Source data
-=-=-

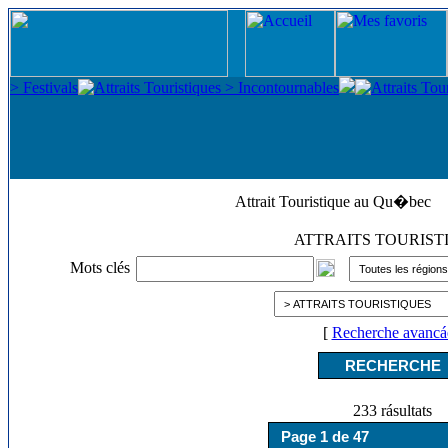
Attrait Touristique au Qu�bec
ATTRAITS TOURIST
Mots clés
[
Recherche avancá
233 rásultats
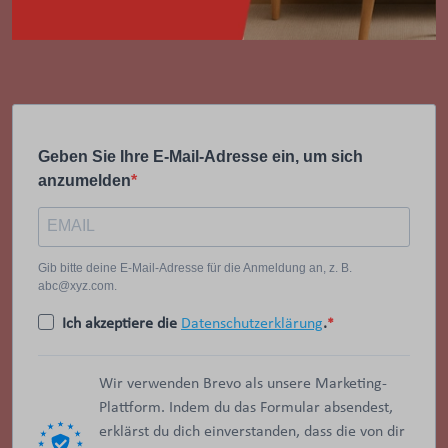
Geben Sie Ihre E-Mail-Adresse ein, um sich
anzumelden
Gib bitte deine E-Mail-Adresse für die Anmeldung an, z. B.
abc@xyz.com.
Ich akzeptiere die
Datenschutzerklärung
.
Wir verwenden Brevo als unsere Marketing-
Plattform. Indem du das Formular absendest,
erklärst du dich einverstanden, dass die von dir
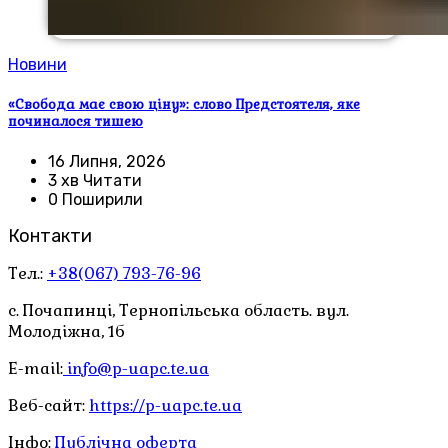
Новини
«Свобода має свою ціну»: слово Предстоятеля, яке
починалося тишею
16 Липня, 2026
3 хв Читати
0 Поширили
Контакти
Тел.:
+38(067) 793-76-96
с. Почапинці, Тернопільська область. вул.
Молодіжна, 1б
E-mail:
info@p-uapc.te.ua
Веб-сайт:
https://p-uapc.te.ua
Інфо:
Публічна оферта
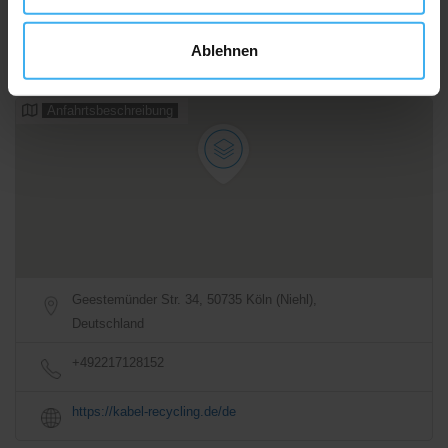
08:00 - 16:30
Jetzt geöffnet
Ablehnen
Alle Öffnungszeiten
Anfahrtsbeschreibung
Geestemünder Str. 34, 50735 Köln (Niehl),
Deutschland
+492217128152
https://kabel-recycling.de/de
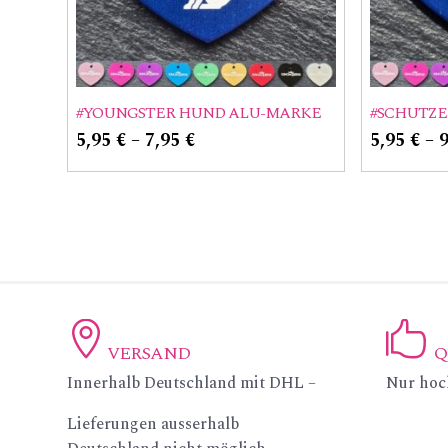
#YOUNGSTER HUND ALU-MARKE
#SCHUTZ
5,95
€
–
7,95
€
5,95
€
–
VERSAND
Q
ic
ic
Innerhalb Deutschland mit DHL –
Nur hoc
on
on
Lieferungen ausserhalb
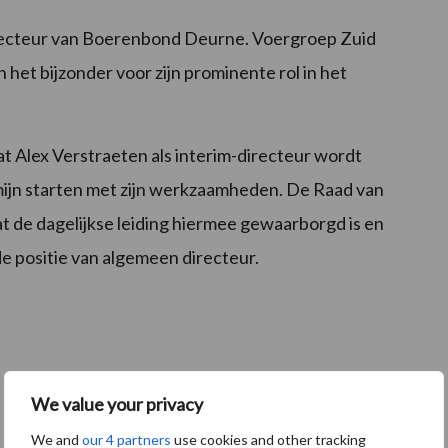
irecteur van Boerenbond Deurne. Voergroep Zuid
 het bijzonder voor zijn prominente rol in het
 Alex Verstraeten als interim-directeur wordt
rmijn starten met zijn werkzaamheden. De Raad van
t de dagelijkse leiding hiermee gewaarborgd is en
 de positie van algemeen directeur.
We value your privacy
We and
our 4 partners
use cookies and other tracking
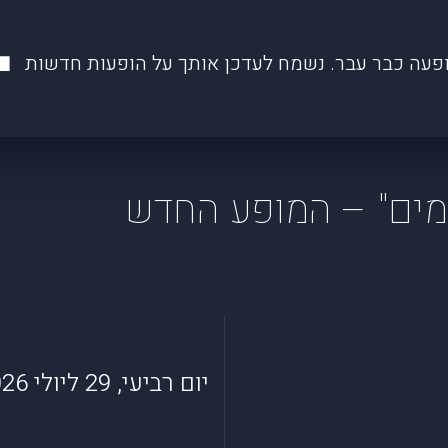
פעה כבר עבר. נשמח לעדכן אותך על הופעות חדשות
ומים" – המופע החדש
יום רביעי, 29 ליולי 2026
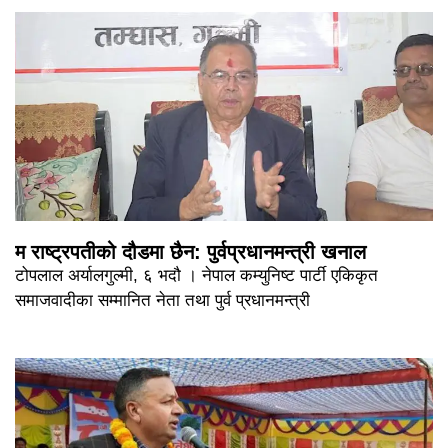
म राष्ट्रपतीको दौडमा छैन: पुर्वप्रधानमन्त्री खनाल
टोपलाल अर्यालगुल्मी, ६ भदौ । नेपाल कम्युनिष्ट पार्टी एकिकृत
समाजवादीका सम्मानित नेता तथा पुर्व प्रधानमन्त्री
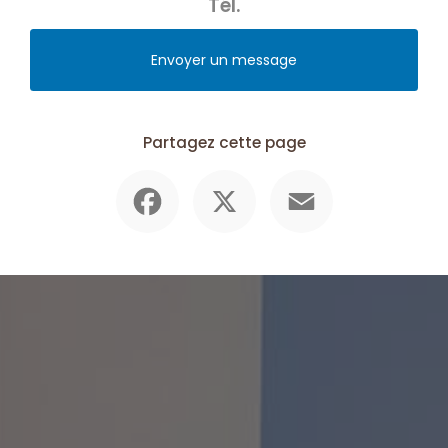
Tél.
Envoyer un message
Partagez cette page
Facebook
X
Email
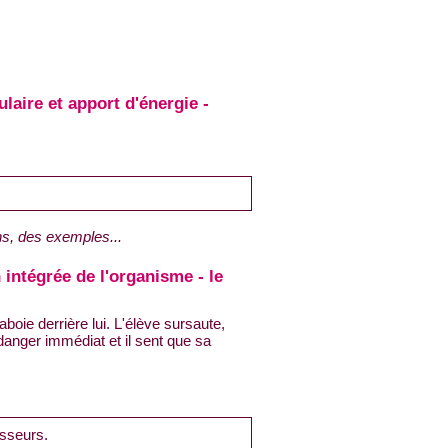
aire et apport d'énergie -
ns, des exemples...
 intégrée de l'organisme - le
boie derrière lui. L'élève sursaute,
 danger immédiat et il sent que sa
esseurs.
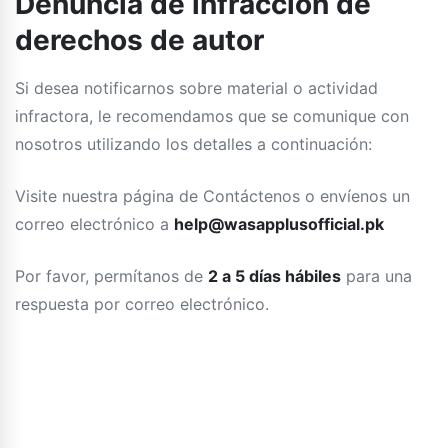
Denuncia de infracción de
derechos de autor
Si desea notificarnos sobre material o actividad
infractora, le recomendamos que se comunique con
nosotros utilizando los detalles a continuación:
Visite nuestra página de Contáctenos o envíenos un
correo electrónico a
help@wasapplusofficial.pk
Por favor, permítanos de
2 a 5 días hábiles
para una
respuesta por correo electrónico.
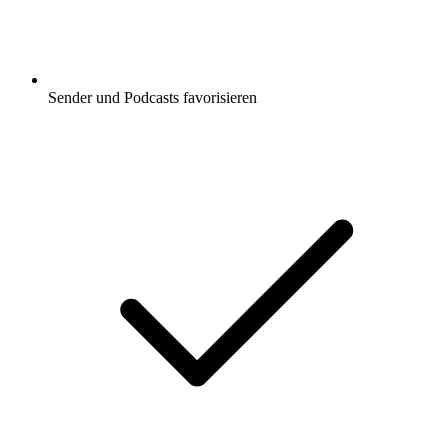
Sender und Podcasts favorisieren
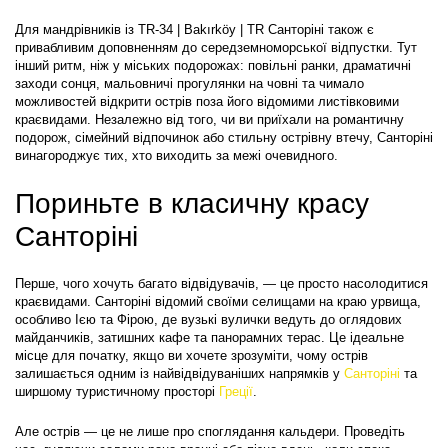
Для мандрівників із TR-34 | Bakırköy | TR Санторіні також є 
привабливим доповненням до середземноморської відпустки. Тут 
інший ритм, ніж у міських подорожах: повільні ранки, драматичні 
заходи сонця, мальовничі прогулянки на човні та чимало 
можливостей відкрити острів поза його відомими листівковими 
краєвидами. Незалежно від того, чи ви приїхали на романтичну 
подорож, сімейний відпочинок або стильну острівну втечу, Санторіні 
винагороджує тих, хто виходить за межі очевидного.
Пориньте в класичну красу 
Санторіні
Перше, чого хочуть багато відвідувачів, — це просто насолодитися 
краєвидами. Санторіні відомий своїми селищами на краю урвища, 
особливо Ією та Фірою, де вузькі вулички ведуть до оглядових 
майданчиків, затишних кафе та панорамних терас. Це ідеальне 
місце для початку, якщо ви хочете зрозуміти, чому острів 
залишається одним із найвідвідуваніших напрямків у 
Санторіні
 та 
ширшому туристичному просторі 
Греції
.
Але острів — це не лише про споглядання кальдери. Проведіть 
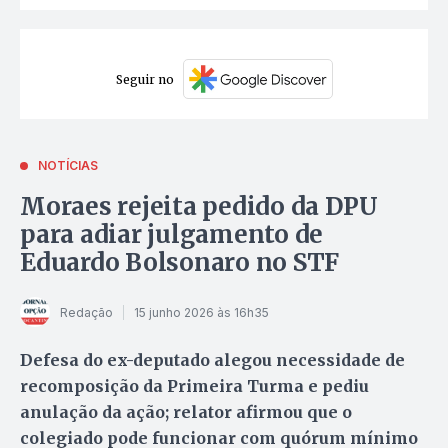
Seguir no
NOTÍCIAS
Moraes rejeita pedido da DPU
para adiar julgamento de
Eduardo Bolsonaro no STF
Redação
15 junho 2026 às 16h35
Defesa do ex-deputado alegou necessidade de
recomposição da Primeira Turma e pediu
anulação da ação; relator afirmou que o
colegiado pode funcionar com quórum mínimo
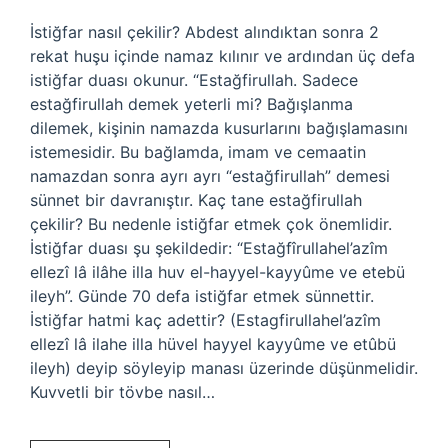
İstiğfar nasıl çekilir? Abdest alındıktan sonra 2
rekat huşu içinde namaz kılınır ve ardından üç defa
istiğfar duası okunur. “Estağfirullah. Sadece
estağfirullah demek yeterli mi? Bağışlanma
dilemek, kişinin namazda kusurlarını bağışlamasını
istemesidir. Bu bağlamda, imam ve cemaatin
namazdan sonra ayrı ayrı “estağfirullah” demesi
sünnet bir davranıştır. Kaç tane estağfirullah
çekilir? Bu nedenle istiğfar etmek çok önemlidir.
İstiğfar duası şu şekildedir: “Estağfîrullahel’azîm
ellezî lâ ilâhe illa huv el-hayyel-kayyûme ve etebü
ileyh”. Günde 70 defa istiğfar etmek sünnettir.
İstiğfar hatmi kaç adettir? (Estagfirullahel’azîm
ellezî lâ ilahe illa hüvel hayyel kayyûme ve etûbü
ileyh) deyip söyleyip manası üzerinde düşünmelidir.
Kuvvetli bir tövbe nasıl…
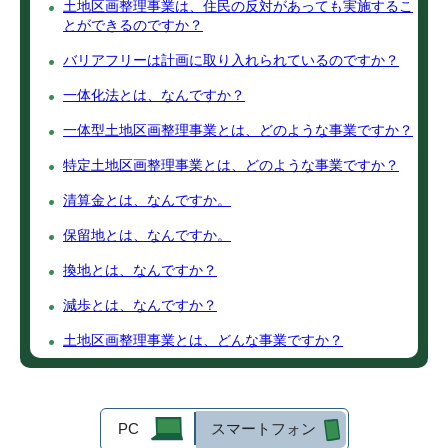
土地区画整理事業は、住民の反対があっても実施するこ
とができるのですか？
バリアフリーは計画に取り入れられているのですか？
一体化法とは、なんですか？
一体型土地区画整理事業とは、どのような事業ですか？
特定土地区画整理事業とは、どのような事業ですか？
清算金とは、なんですか。
保留地とは、なんですか。
換地とは、なんですか？
減歩とは、なんですか？
土地区画整理事業とは、どんな事業ですか？
PC
スマートフォン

-=-=-

**WHAT TO DO**
Copy out the text of the material above, substituting "Germany" for every "Deutschland" and leaving everything else unchanged. Omit the pictures.

**EXERCISE OUTPUT**
Attrait Touristique au Qu�bec
ATTRAITS TOURIST
Mots clés
[
Recherche avancá
233 rásultats
Geben Sie Ihre E-Mail-Adresse ein, um sich
anzumelden
Gib bitte deine E-Mail-Adresse für die Anmeldung an, z. B.
abc@xyz.com.
Ich akzeptiere die
Datenschutzerklärung
.
Wir verwenden Brevo als unsere Marketing-
Plattform. Indem du das Formular absendest,
erklärst du dich einverstanden, dass die von dir
Новини
«Свобода має свою ціну»: слово Предстоятеля, яке
починалося тишею
16 Липня, 2026
3 хв Читати
0 Поширили
Контакти
Тел.:
+38(067) 793-76-96
с. Почапинці, Тернопільська область. вул.
Молодіжна, 1б
E-mail:
info@p-uapc.te.ua
Веб-сайт:
https://p-uapc.te.ua
Інфо:
Публічна оферта
08:00 - 16:30
Jetzt geöffnet
Ablehnen
Alle Öffnungszeiten
Anfahrtsbeschreibung
Geestemünder Str. 34, 50735 Köln (Niehl),
Germany
+492217128152
https://kabel-recycling.de/de
#YOUNGSTER HUND ALU-MARKE
#SCHUTZ
5,95
€
–
7,95
€
5,95
€
–
VERSAND
Q
ic
ic
Innerhalb Germany mit DHL –
Nur hoc
on
on
Lieferungen ausserhalb
irecteur van Boerenbond Deurne. Voergroep Zuid
 het bijzonder voor zijn prominente rol in het
 Alex Verstraeten als interim-directeur wordt
rmijn starten met zijn werkzaamheden. De Raad van
t de dagelijkse leiding hiermee gewaarborgd is en
 de positie van algemeen directeur.
We value your privacy
We and
our 4 partners
use cookies and other tracking
פעה כבר עבר. נשמח לעדכן אותך על הופעות חדשות
ומים" – המופע החדש
יום רביעי, 29 ליולי 2026
म राष्ट्रपतीको दौडमा छैन: पुर्वप्रधानमन्त्री खनाल
टोपलाल अर्यालगुल्मी, ६ भदौ । नेपाल कम्युनिष्ट पार्टी एकिकृत
समाजवादीका सम्मानित नेता तथा पुर्व प्रधानमन्त्री
Tél.
Envoyer un message
Partagez cette page
Facebook
X
Email
aire et apport d'énergie -
ns, des exemples...
 intégrée de l'organisme - le
boie derrière lui. L'élève sursaute,
 danger immédiat et il sent que sa
esseurs.
Denuncia de infracción de
derechos de autor
Si desea notificarnos sobre material o actividad
infractora, le recomendamos que se comunique con
nosotros utilizando los detalles a continuación:
Visite nuestra página de Contáctenos o envíenos un
correo electrónico a
help@wasapplusofficial.pk
Por favor, permítanos de
2 a 5 días hábiles
para una
respuesta por correo electrónico.
Sender und Podcasts favorisieren
Для мандрівників із TR-34 | Bakırköy | TR Санторіні також є 
привабливим доповненням до середземноморської відпустки. Тут 
інший ритм, ніж у міських подорожах: повільні ранки, драматичні 
заходи сонця, мальовничі прогулянки на човні та чимало 
можливостей відкрити острів поза його відомими листівковими 
краєвидами. Незалежно від того, чи ви приїхали на романтичну 
подорож, сімейний відпочинок або стильну острівну втечу, Санторіні 
винагороджує тих, хто виходить за межі очевидного.
Пориньте в класичну красу 
Санторіні
Перше, чого хочуть багато відвідувачів, — це просто насолодитися 
краєвидами. Санторіні відомий своїми селищами на краю урвища, 
особливо Ією та Фірою, де вузькі вулички ведуть до оглядових 
майданчиків, затишних кафе та панорамних терас. Це ідеальне 
місце для початку, якщо ви хочете зрозуміти, чому острів 
залишається одним із найвідвідуваніших напрямків у 
Санторіні
 та 
ширшому туристичному просторі 
Греції
.
Але острів — це не лише про споглядання кальдери. Проведіть 
Seguir no
NOTÍCIAS
Moraes rejeita pedido da DPU
para adiar julgamento de
Eduardo Bolsonaro no STF
Redação
15 junho 2026 às 16h35
Defesa do ex-deputado alegou necessidade de
recomposição da Primeira Turma e pediu
anulação da ação; relator afirmou que o
colegiado pode funcionar com quórum mínimo
İstiğfar nasıl çekilir? Abdest alındıktan sonra 2
rekat huşu içinde namaz kılınır ve ardından üç defa
istiğfar duası okunur. “Estağfirullah. Sadece
estağfirullah demek yeterli mi? Bağışlanma
dilemek, kişinin namazda kusurlarını bağışlamasını
istemesidir. Bu bağlamda, imam ve cemaatin
namazdan sonra ayrı ayrı “estağfirullah” demesi
sünnet bir davranıştır. Kaç tane estağfirullah
çekilir? Bu nedenle istiğfar etmek çok önemlidir.
İstiğfar duası şu şekildedir: “Estağfîrullahel’azîm
ellezî lâ ilâhe illa huv el-hayyel-kayyûme ve etebü
ileyh”. Günde 70 defa istiğfar etmek sünnettir.
İstiğfar hatmi kaç adettir? (Estagfirullahel’azîm
ellezî lâ ilahe illa hüvel hayyel kayyûme ve etûbü
ileyh) deyip söyleyip manası üzerinde düşünmelidir.
Kuvvetli bir tövbe nasıl…
土地区画整理事業は、住民の反対があっても実施するこ
とができるのですか？
バリアフリーは計画に取り入れられているのですか？
一体化法とは、なんですか？
一体型土地区画整理事業とは、どのような事業ですか？
特定土地区画整理事業とは、どのような事業ですか？
清算金とは、なんですか。
保留地とは、なんですか。
換地とは、なんですか？
減歩とは、なんですか？
土地区画整理事業とは、どんな事業ですか？
PC
スマートフォン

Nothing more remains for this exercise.